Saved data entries
_ _ _ _ _

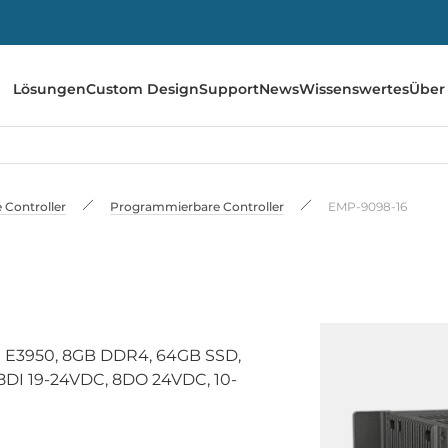
Lösungen
Custom Design
Support
News
Wissenswertes
Über
e Controller
Programmierbare Controller
EMP-9098-16
om E3950, 8GB DDR4, 64GB SSD,
8DI 19-24VDC, 8DO 24VDC, 10-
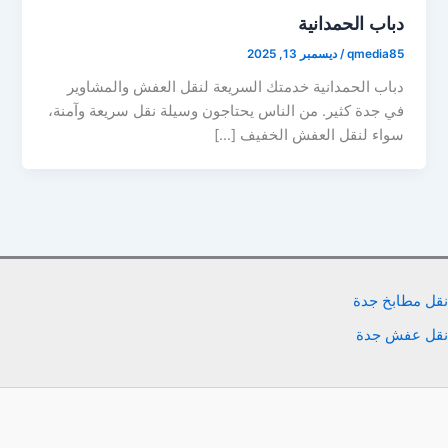
دباب الحمدانية
qmedia85
/
ديسمبر 13, 2025
دباب الحمدانية خدمتك السريعة لنقل العفش والمشاوير
في جدة كثير. من الناس يحتاجون وسيلة نقل سريعة وآمنة،
سواء لنقل العفش الخفيف […]
نقل مطابخ جدة
نقل عفش جدة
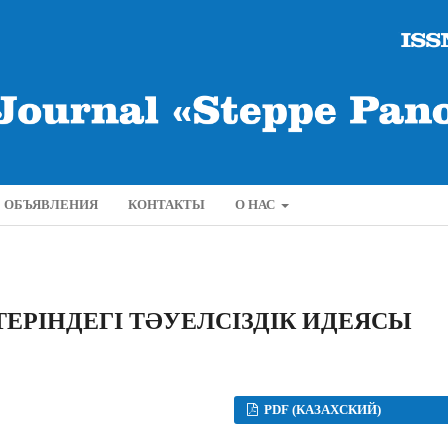
ОБЪЯВЛЕНИЯ
КОНТАКТЫ
О НАС
ЕРІНДЕГІ ТƏУЕЛСІЗДІК ИДЕЯСЫ
PDF (КАЗАХСКИЙ)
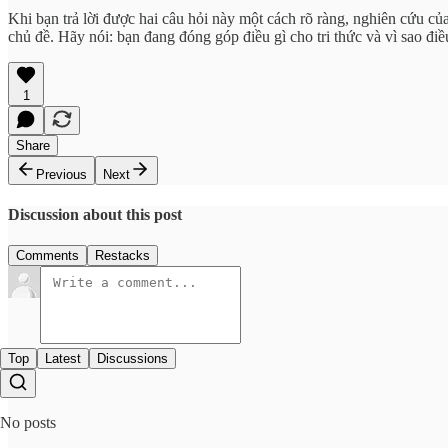
Khi bạn trả lời được hai câu hỏi này một cách rõ ràng, nghiên cứu c
chủ đề. Hãy nói: bạn đang đóng góp điều gì cho tri thức và vì sao đi
1
Share
Previous
Next
Discussion about this post
Comments
Restacks
Top
Latest
Discussions
No posts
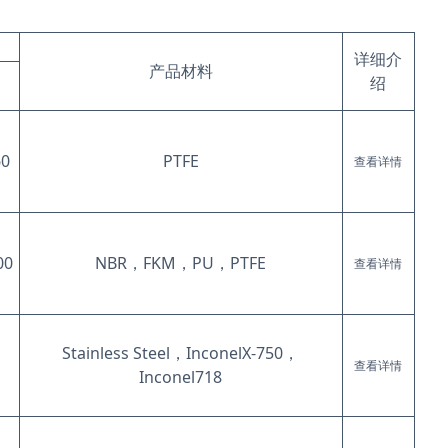
详细介
产品材料
绍
）
60
PTFE
查看详情
00
NBR，FKM，PU，PTFE
查看详情
Stainless Steel，InconelX-750，
查看详情
Inconel718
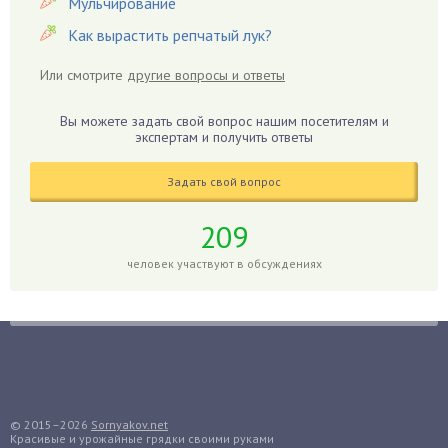
Мульчирование
Георгины
Как вырастить репчатый лук?
Герань
Или смотрите
другие вопросы и ответы
Гиацинт
Гибискус
Вы можете задать свой вопрос нашим посетителям и
Гиппеаструм
экспертам и получить ответы
Гладиолусы
Задать свой вопрос
Глоксиния
Годжи
209
Голубика
человек участвуют в обсуждениях
Горох
Гортензия
Гранат
Грибы
Груша
Груши
© 2015–2026
Sornyakov.net
Красивые и урожайные грядки своими руками
Грядки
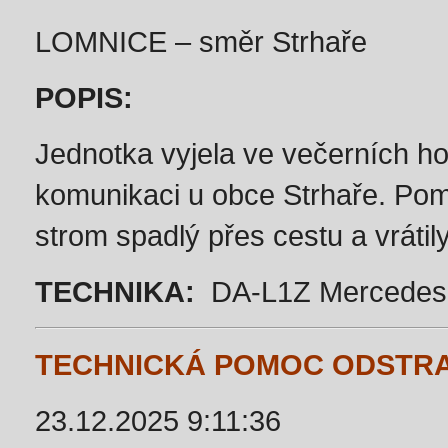
LOMNICE – směr Strhaře
POPIS:
Jednotka vyjela ve večerních h
komunikaci u obce Strhaře. Po
strom spadlý přes cestu a vrátil
TECHNIKA:
DA-L1Z Mercedes-
TECHNICKÁ POMOC ODSTR
23.12.2025 9:11:36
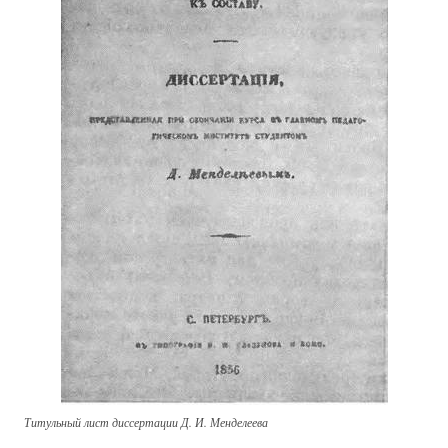
Титульный лист диссертации Д. И. Менделеева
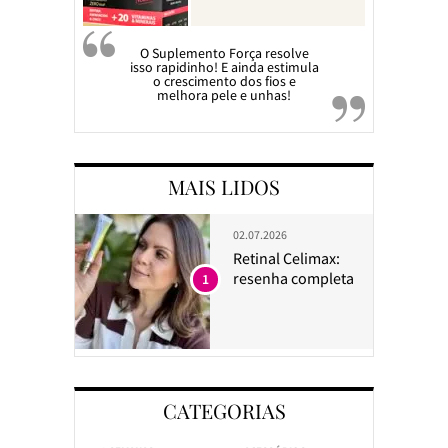
O Suplemento Força resolve
isso rapidinho! E ainda estimula
o crescimento dos fios e
melhora pele e unhas!
MAIS LIDOS
02.07.2026
Retinal Celimax:
resenha completa
1
CATEGORIAS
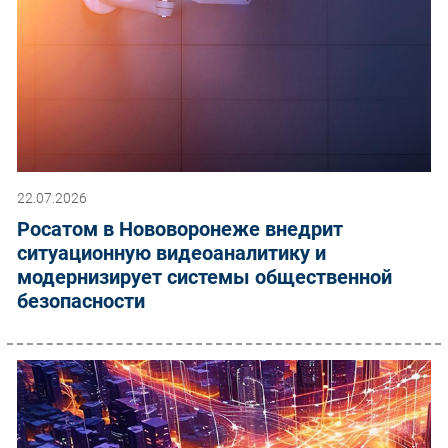
22.07.2026
Росатом в Нововоронеже внедрит
ситуационную видеоаналитику и
модернизирует системы общественной
безопасности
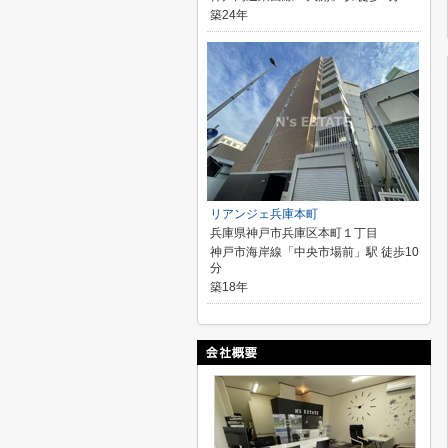
築24年
リアンジェ兵庫本町
兵庫県神戸市兵庫区本町１丁目
神戸市海岸線「中央市場前」駅 徒歩10
分
築18年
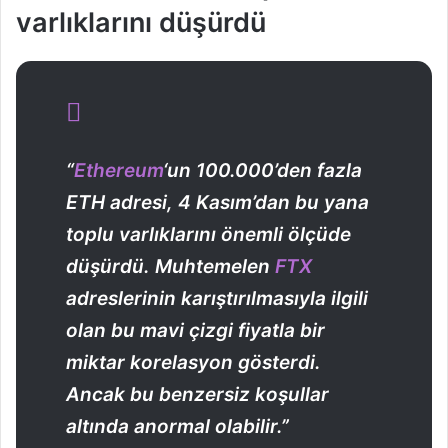
varlıklarını düşürdü
“
Ethereum
‘un 100.000’den fazla
ETH adresi, 4 Kasım’dan bu yana
toplu varlıklarını önemli ölçüde
düşürdü. Muhtemelen
FTX
adreslerinin karıştırılmasıyla ilgili
olan bu mavi çizgi fiyatla bir
miktar korelasyon gösterdi.
Ancak bu benzersiz koşullar
altında anormal olabilir.”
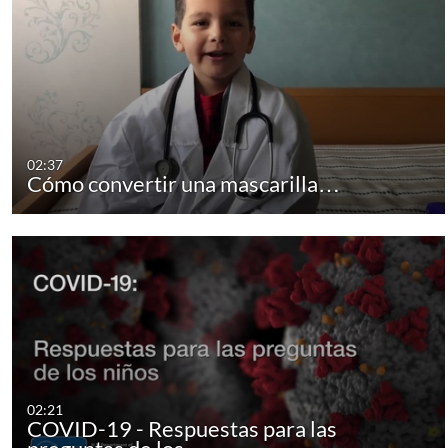
02:37
Cómo convertir una mascarilla…
02:21
COVID-19 - Respuestas para las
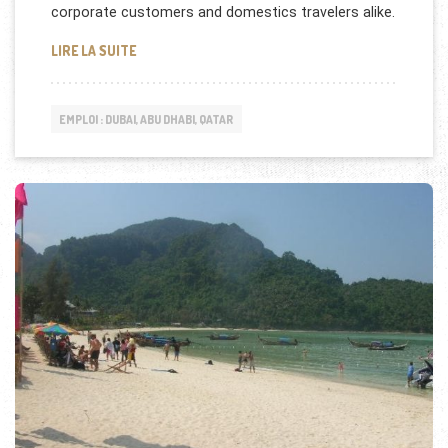
corporate customers and domestics travelers alike.
ROTANA JET RECRUTE À ABU DHABI
LIRE LA SUITE
EMPLOI : DUBAI, ABU DHABI, QATAR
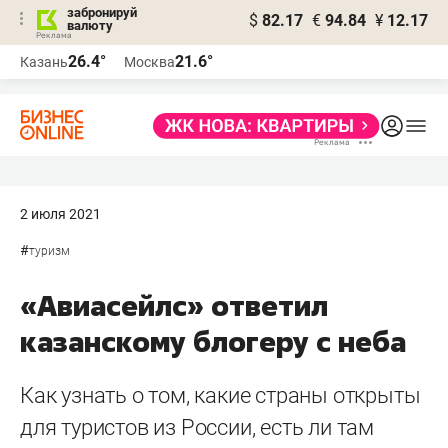
забронируй
$
82.17
€
94.84
¥
12.17
валюту
26.4°
21.6°
Казань
Москва
2 июля 2021
#
туризм
«Авиасейлс» ответил
казанскому блогеру с неба
Как узнать о том, какие страны открыты
для туристов из России, есть ли там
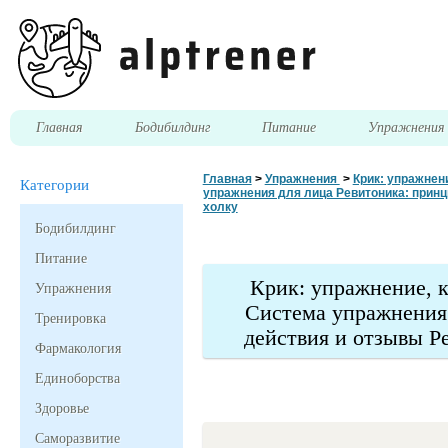
Главная
Бодибилдинг
Питание
Упражнени
Главная
>
Упражнения
>
Крик: упражнен
Категории
упражнения для лица Ревитоника: принц
холку
Бодибилдинг
Питание
Крик: упражнение, к
Упражнения
Система упражнения 
Тренировка
действия и отзывы Р
Фармакология
Единоборства
Здоровье
Саморазвитие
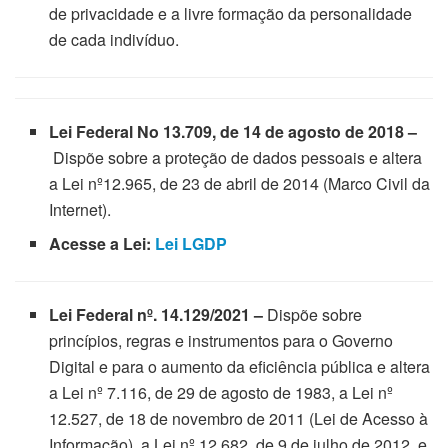
de privacidade e a livre formação da personalidade
de cada indivíduo.
Lei Federal No 13.709, de 14 de agosto de 2018 –
Dispõe sobre a proteção de dados pessoais e altera
a Lei nº12.965, de 23 de abril de 2014 (Marco Civil da
Internet).
Acesse a Lei:
Lei LGDP
Lei Federal nº. 14.129/2021 –
Dispõe sobre
princípios, regras e instrumentos para o Governo
Digital e para o aumento da eficiência pública e altera
a Lei nº 7.116, de 29 de agosto de 1983, a Lei nº
12.527, de 18 de novembro de 2011 (Lei de Acesso à
Informação), a Lei nº 12.682, de 9 de julho de 2012, e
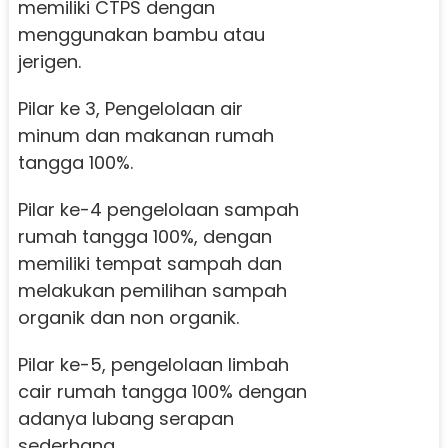
memiliki CTPS dengan
menggunakan bambu atau
jerigen.
Pilar ke 3, Pengelolaan air
minum dan makanan rumah
tangga 100%.
Pilar ke-4 pengelolaan sampah
rumah tangga 100%, dengan
memiliki tempat sampah dan
melakukan pemilihan sampah
organik dan non organik.
Pilar ke-5, pengelolaan limbah
cair rumah tangga 100% dengan
adanya lubang serapan
sederhana.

_ _ _ _ _

■ **Try it**: List, word for word, each line of the records above that contains the string "memiliki". The match is case-sensitive.

■ **Result for this exercise**:
memiliki CTPS dengan
memiliki tempat sampah dan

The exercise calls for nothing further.